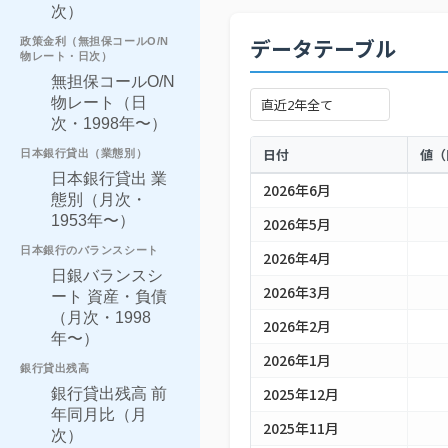
次）
政策金利（無担保コールO/N
データテーブル
物レート・日次）
無担保コールO/N
物レート（日
次・1998年〜）
日付
値（
日本銀行貸出（業態別）
日本銀行貸出 業
2026年6月
態別（月次・
1953年〜）
2026年5月
日本銀行のバランスシート
2026年4月
日銀バランスシ
2026年3月
ート 資産・負債
（月次・1998
2026年2月
年〜）
2026年1月
銀行貸出残高
2025年12月
銀行貸出残高 前
年同月比（月
2025年11月
次）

● **WHAT YOU SHOULD DO**
Return every entry of the data above verbatim, with no images included.

● **SOLUTION**
次）
政策金利（無担保コールO/N
データテーブル
物レート・日次）
無担保コールO/N
物レート（日
次・1998年〜）
日付
値（
日本銀行貸出（業態別）
日本銀行貸出 業
2026年6月
態別（月次・
1953年〜）
2026年5月
日本銀行のバランスシート
2026年4月
日銀バランスシ
2026年3月
ート 資産・負債
（月次・1998
2026年2月
年〜）
2026年1月
銀行貸出残高
2025年12月
銀行貸出残高 前
年同月比（月
2025年11月
次）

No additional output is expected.